Americans are struggling to save for retirement. In March 2018, CNBC reported that many of those nearing retirement—people ages 55 to 64—had put aside only 12 percent of the $1 million that many financial experts recommend.
For small business owners, financial planning can be especially difficult. To help you get on strong footing, two NFIB members—William C. Larson, owner of Larson Financial Group LLC, and Darryl Lyons, cofounder and CEO of PAX Financial Group—weighed in with their advice on what small business owners should know.
Cash flow is one of the most critical differences between financial planning for small business owners and everyone else, Larson says. In fact, Lyons notes, many small business owners are behind in retirement savings because of cash flow crunches in the early stages of starting their business.
As a result, creating and monitoring cash flow projections and actuals is the single most important skill to develop, Larson says. “If the timing of receipts and cash are somehow out of sync with payroll, cost of goods sold, and taxes, the risk of closure increases,” he says. “Since the owner is paid last, it’s best to monitor smart cash goals using spreadsheet projections to stay afloat in business and at home.”
Another big difference in financial planning for small business owners has to do with tax decisions, such as writing off expenses to reduce tax burden and choosing how to compensate oneself. One thing to consider when making these decisions, Lyons says, is ensuring your business financials are accurate in the process.
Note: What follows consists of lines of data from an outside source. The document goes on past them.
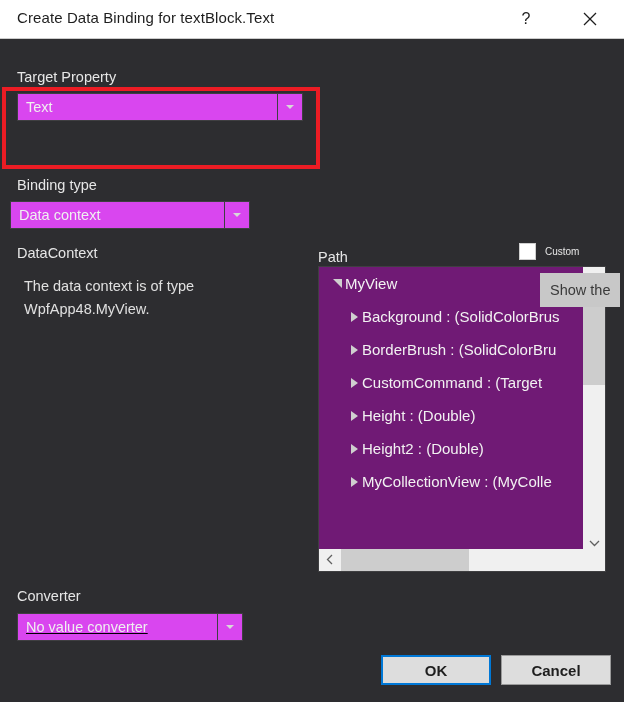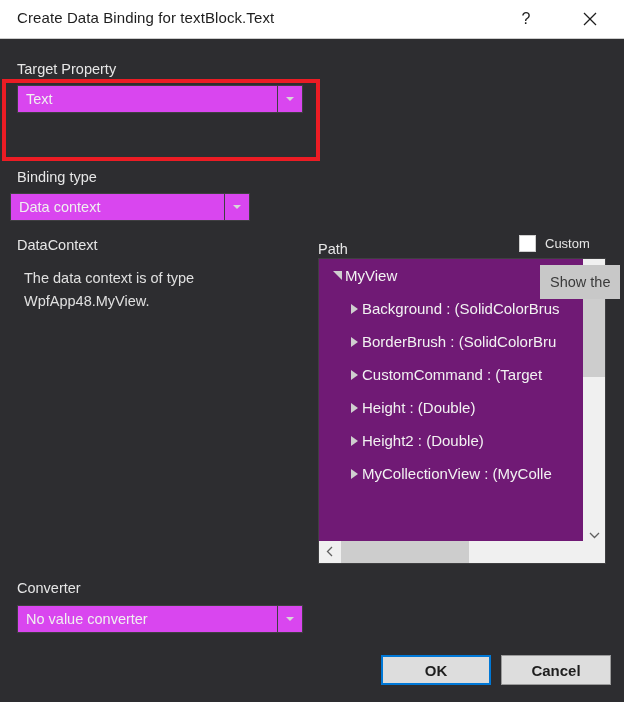--- a/index.html
+++ b/index.html
@@ -20,6 +20,7 @@
     background: #2d2d30;
     display: flex;
     flex-direction: column;
+    gap: 8px;
   }
 
   

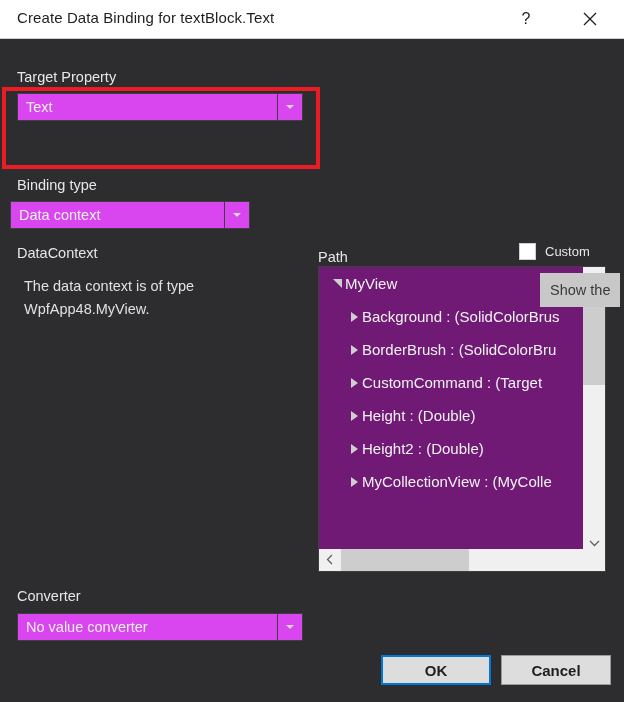--- a/index.html
+++ b/index.html
@@ -177,7 +177,7 @@
     margin-right: 9px;
   }
   .custom-wrap .txt {
-    font-size: 13px;
+    font-size: 10px;
     color: #e6e6e6;
   }
 

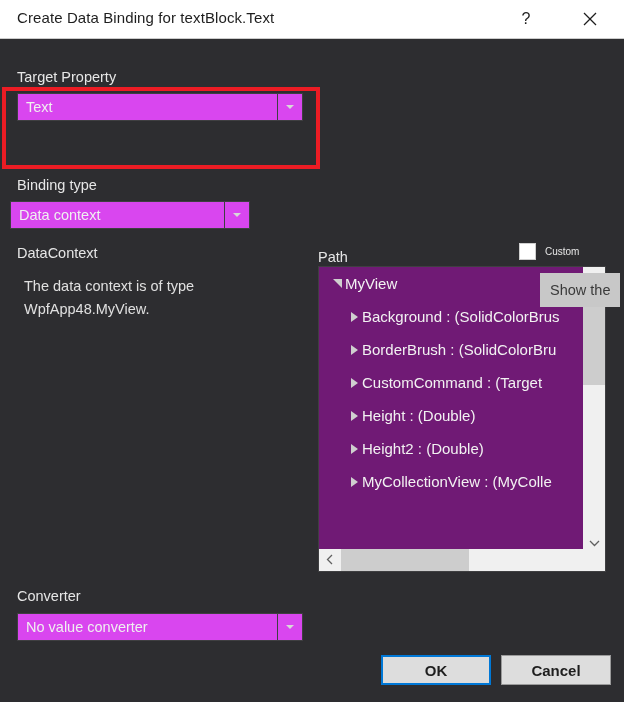--- a/index.html
+++ b/index.html
@@ -398,7 +398,7 @@
     <div class="desc" style="left:24px; top:228px;">The data context is of type WpfApp48.MyView.</div>
 
     <div class="field-label" style="left:17px; top:541px;">Converter</div>
-    <div class="combo" style="left:17px; top:566px; width:286px;">
+    <div class="combo" style="left:17px; top:566px; width:226px;text-decoration:underline;">
       <div class="val">No value converter</div>
       <div class="arrowbox">
         <span class="caret-down"></span>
“The temptation of running all expenses, such as cellphones and travel, through the business are attractive and should be considered,” he says. “However, by doing so, there’s a risk that the business financials won’t be accurate, which could hurt if a buyer is looking at them in an acquisition. Also, many times a business owner will pay themselves solely from company profits. It’s much more advantageous to pay a salary commensurate with the work provided, which will also provide accurate company financials for decision-making and merger/acquisition opportunities.”
Larson also recommends setting aside a percentage of the business’ gross revenue to pay taxes, as many businesses find themselves low on cash when these liabilities are due.
Debt always adds a degree of risk, Lyons says, but it can be especially complex for small business owners if they are infusing the company with their own funding in times of need. If this is the case, he says, the money must only come from above and beyond a personal emergency fund.
“By establishing a household emergency fund first, the pressure of not being able to pay the mortgage will be minimized,” Lyons says. “It’s very difficult to start or run a business when worried about paying the home mortgage.”
No matter when you plan to retire, consider your exit strategy early on. The most valuable part of a small business owner’s net worth is their equity in the business, Lyons says, so curb appeal—including an upward trend in revenue and profitability—must be developed at least five years ahead of your ideal retirement date.
In the same vein, Larson says, owners must be thinking about periodic, third-party valuations of their business. “Tragedies occur, and this best practice is an important step owners can take to take care of their loved ones and employees,” he says.
Finally, both Larson and Lyons stress, do not rely solely on your business as your retirement strategy—plan for the certainty of uncertainty by saving regularly in a retirement account or defined contribution plan as cash flow allows (15 percent recommended).